The Time on Risk Argument raises no issues for employers provided that all Relevant Insurers are able to pay.  However, during the lengthy time periods involved in mesothelioma onset and claims development, a number of EL insurers from the 1960s through to the 1990s have become insolvent or may now be at risk of becoming insolvent.  This has left, and may yet leave, Relevant Employers having to bear substantial and unforeseen levels of Mesothelioma Damages themselves in settling claims (“Net Settlement Contribution”).  For example:

  • If Relevant Insurer B in the above example were insolvent, Relevant Insurer A would continue to accept liability for only £50,000 of the Mesothelioma Damages;
  • X would have to pay the other £50,000 itself.

We are aware that a number of Relevant Employers have made Net Settlement Contributions to Past Settlements by reason of EL insurers’ deployment of the TOR Argument.
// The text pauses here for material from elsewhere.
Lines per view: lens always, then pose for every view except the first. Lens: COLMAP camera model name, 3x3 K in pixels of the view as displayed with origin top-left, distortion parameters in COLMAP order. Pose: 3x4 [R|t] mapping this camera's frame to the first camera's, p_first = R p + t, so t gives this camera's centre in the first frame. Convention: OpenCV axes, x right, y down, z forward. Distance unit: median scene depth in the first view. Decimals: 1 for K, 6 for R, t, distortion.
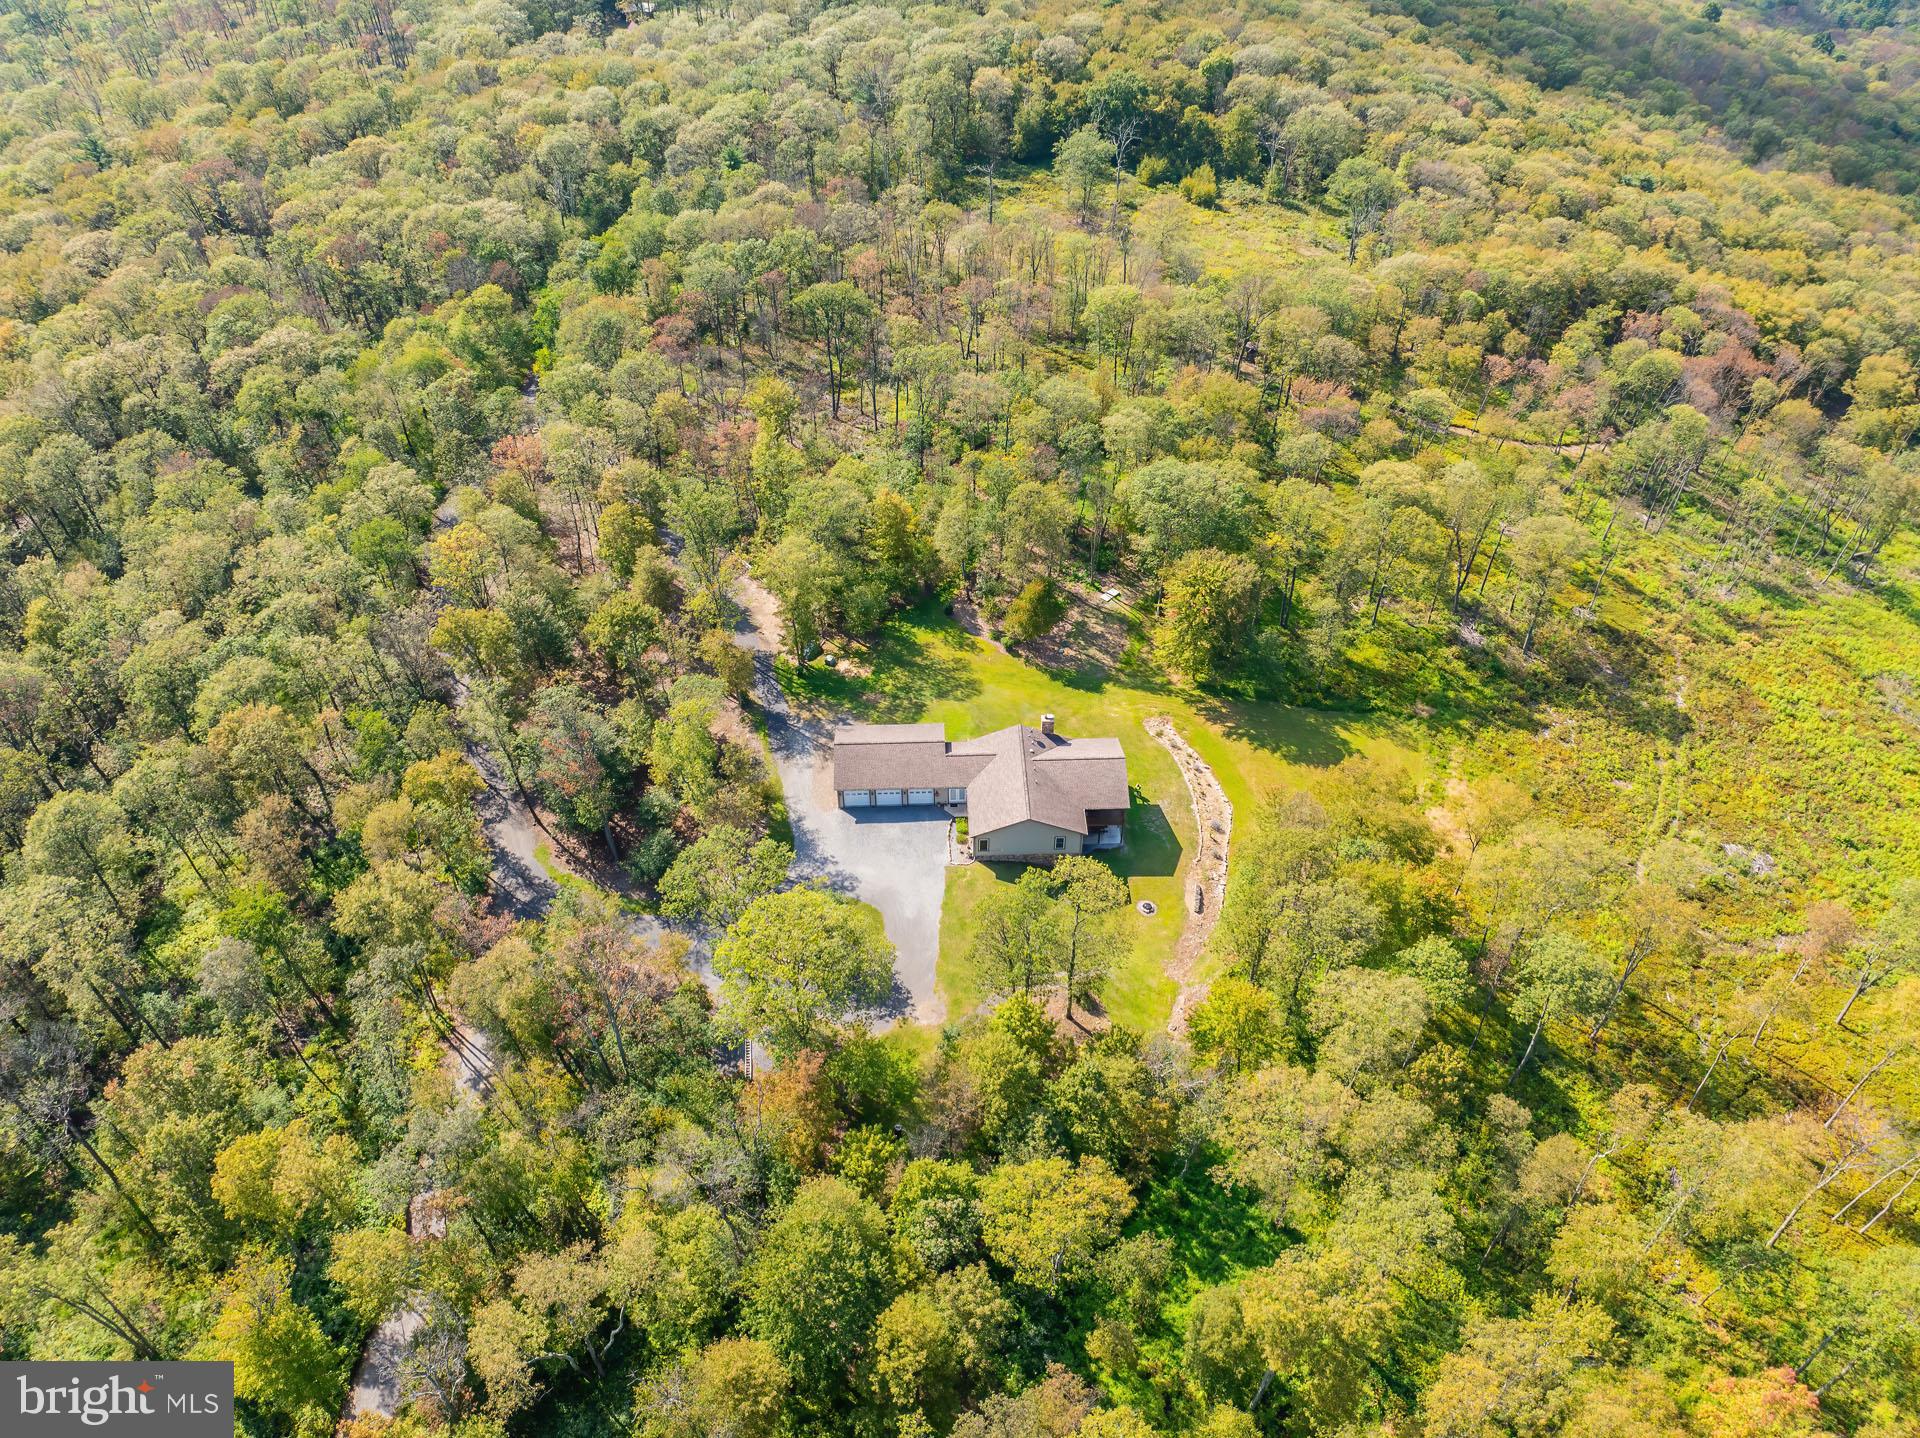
lens RADIAL K [[1341.5, 0, 962.1], [0, 1341.5, 715.5], [0, 0, 1]] dist [-0.026384, -0.002725]
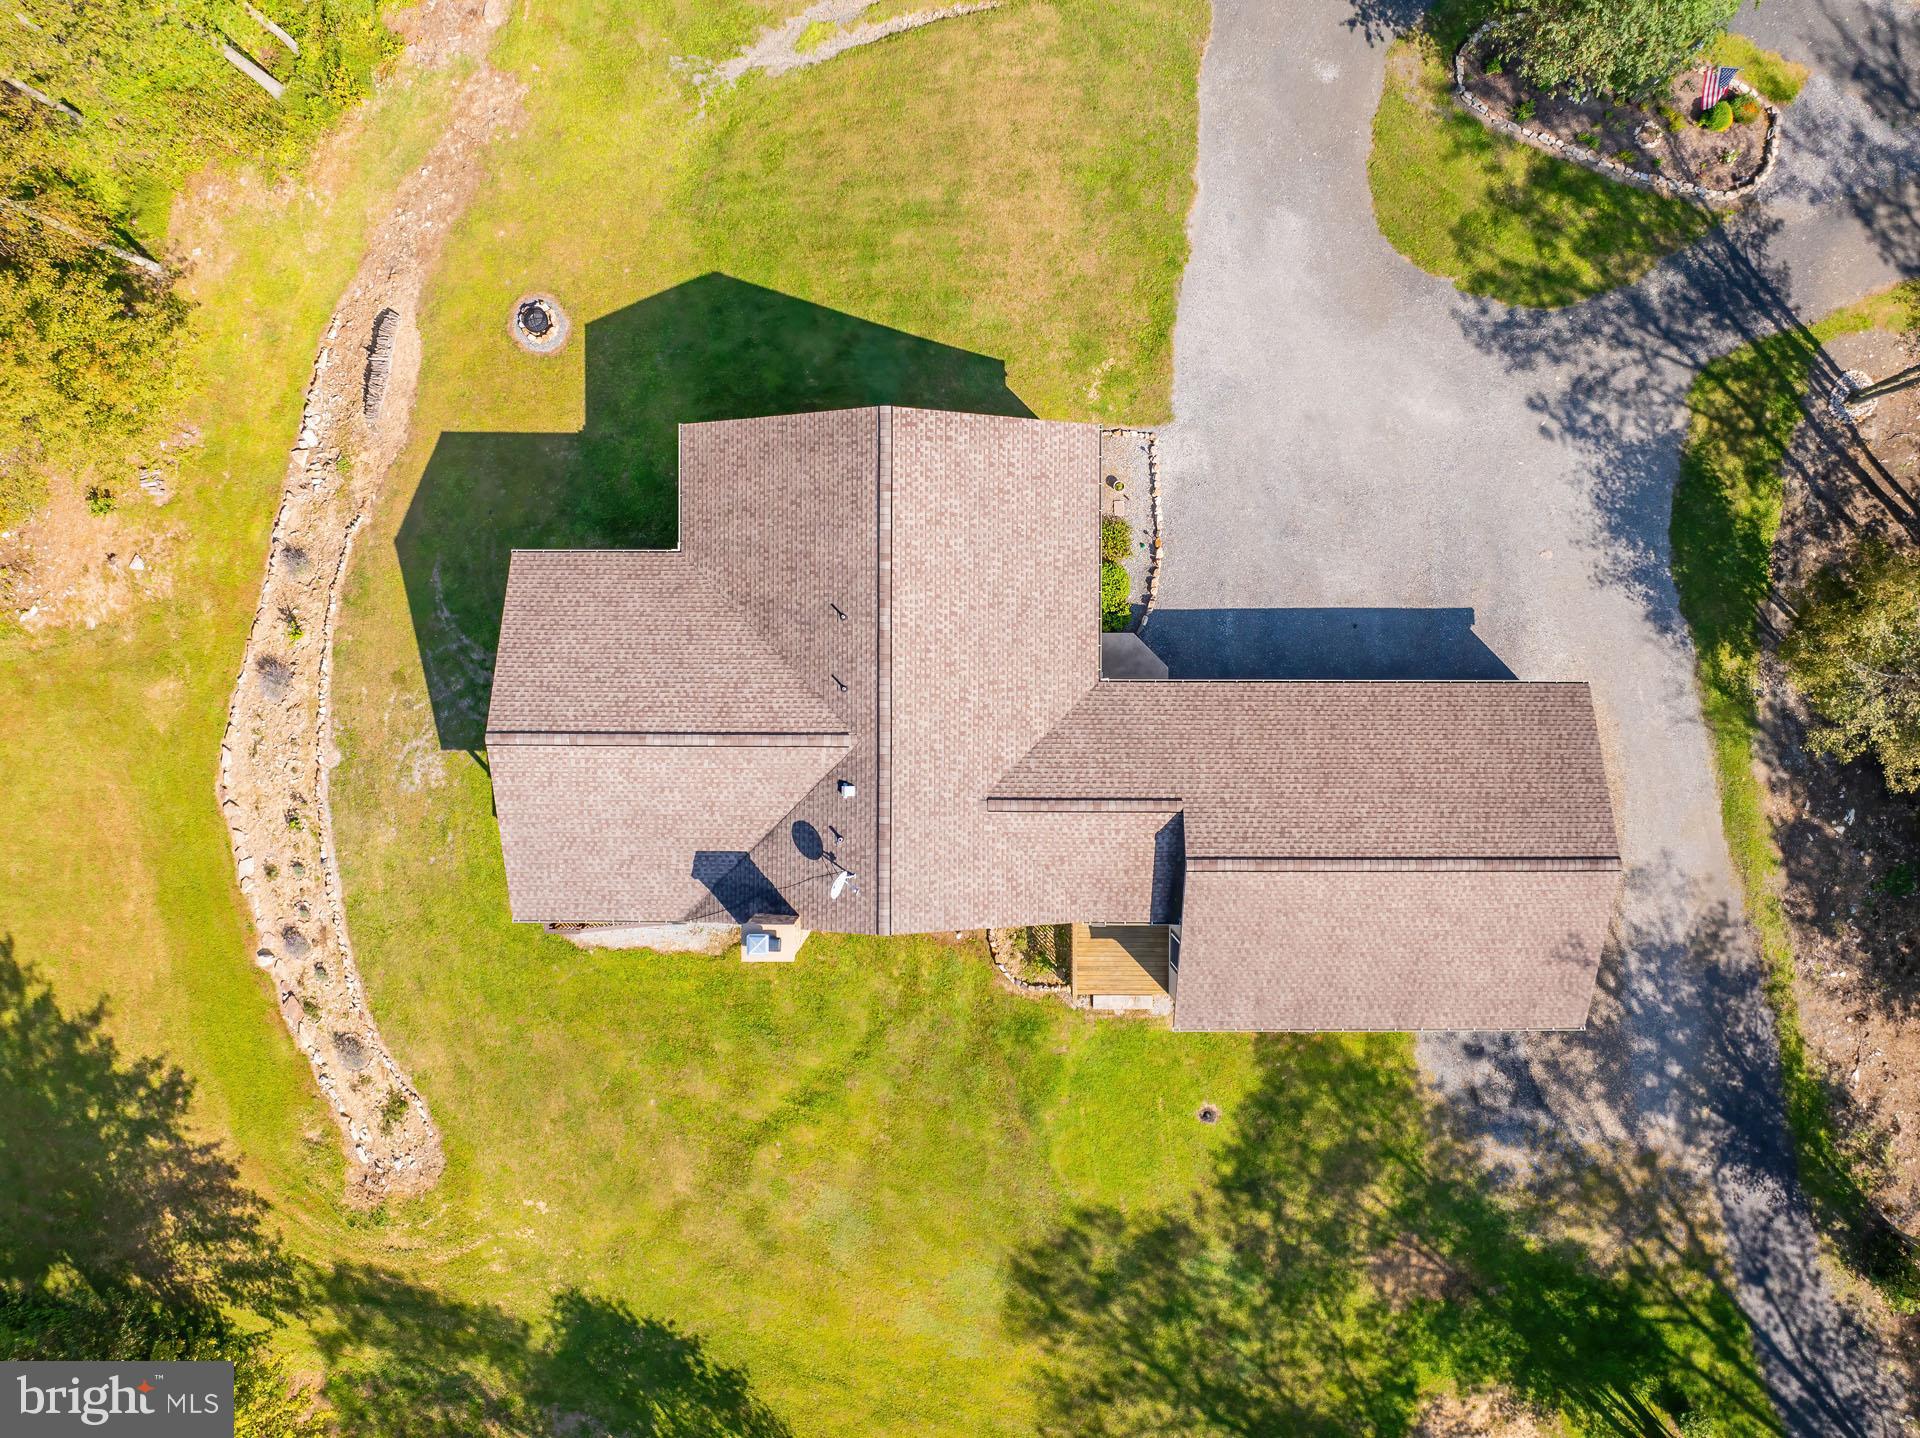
lens RADIAL K [[1341.5, 0, 961.5], [0, 1341.5, 737.2], [0, 0, 1]] dist [-0.026384, -0.002725]
pose [[-0.999318, -0.036900, -0.001456, 0.028374], [0.024437, -0.690335, 0.723077, -0.139162], [-0.027686, 0.722548, 0.690766, 0.745786]]
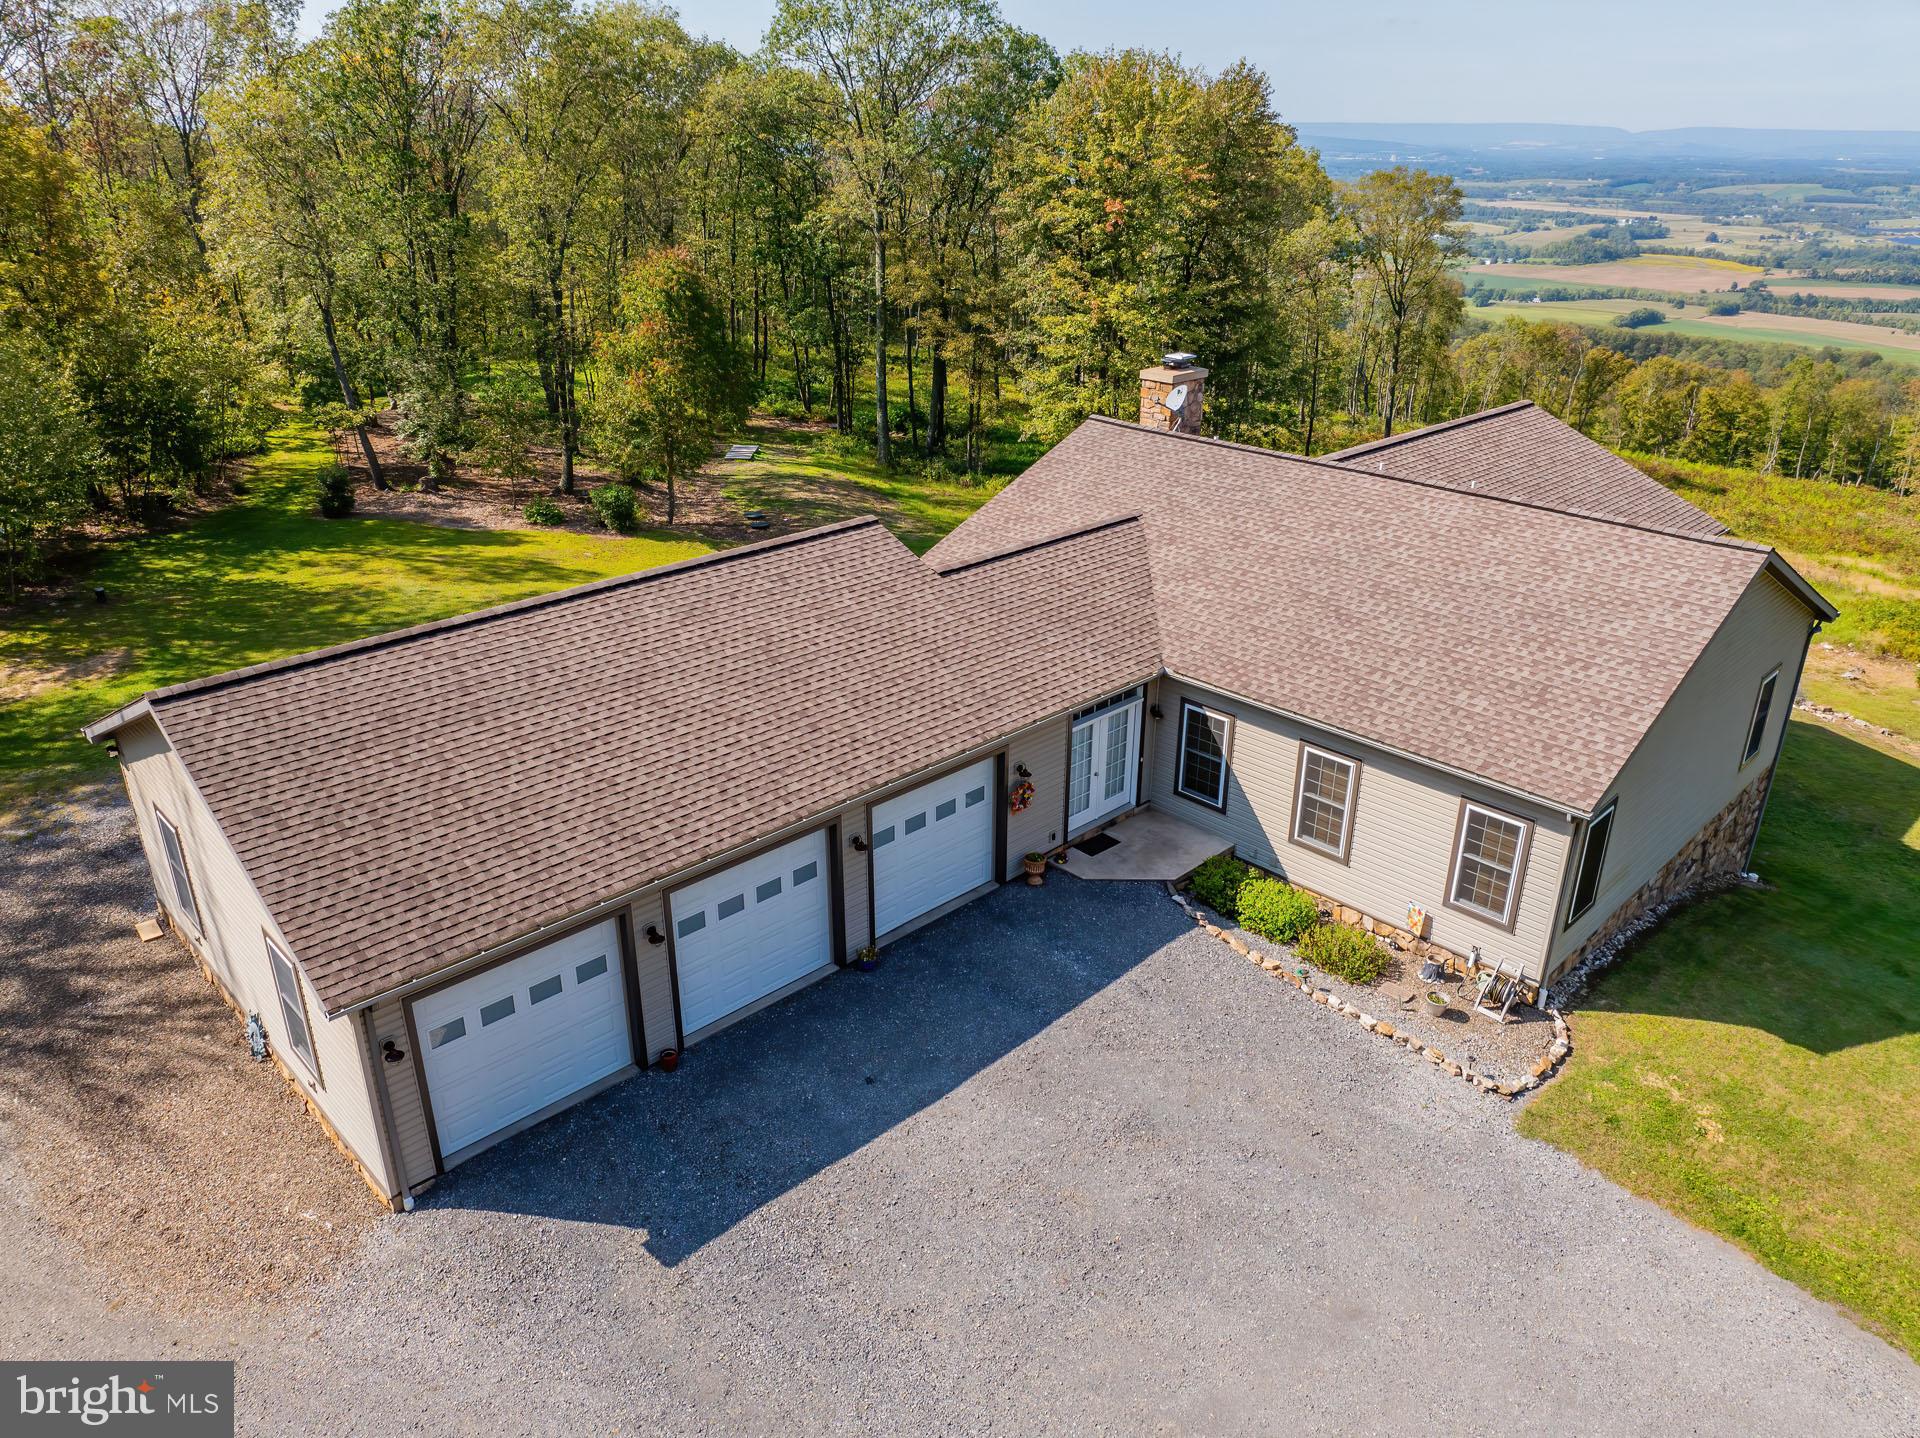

These Relevant Employers, and those who have yet to settle claims for Mesothelioma Damages, need to consider the merits of challenging the TOR Argument.  The essence of the challenge is that, in respect of Mesothelioma Damages

  • the principle or substance of the Fairchild/Barker Rule should apply to Relevant Insurers commensurately with the application of such rule to those Relevant Employers whom the Relevant Insurers insured; or, in other words,
  • a Relevant Employer can and must be fully indemnified by any or all of its Relevant Insurers

(the “Fairchild Insurance Argument”).

IV. What should employers do next?

Deploying the Fairchild Insurance Arguments raises questions of insurance policy terms and construction.  Section I above deals with what employers should do.

That the Fairchild Insurance Argument can be successfully deployed can be readily inferred from the leading judgment of Lord Mance in Durham.  In respect of the policies in issue in Durham, Lord Mance stated (emphasis added):

“The intention under the present insurances must be taken to have been that they would respond to whatever liability the insured employers might be held to incur within the scope of the risks insured and within the period in respect of which they were insured …

Furthermore, if the common law during or even after the currency of an insurance develops in a manner which increases employers’ liability, compared with previous perceptions as to what the common law was, that is a risk which the insurers must accept, within the limits of the relevant insurance and insurance period.”

A number of Relevant Employers may take the view that while they may have the legal issues on their side, it is not cost-effective to pursue the Fairchild Insurance Argument.  Given the number of Mesothelioma Damages claims and awards, and the number and range of businesses affected by them, Relevant Employers should consider the principles of economies of scale (or perhaps ‘safety in numbers’), and the deployment of the processes for pursuing multi-claimant litigation allowed in the Civil Procedure Rules.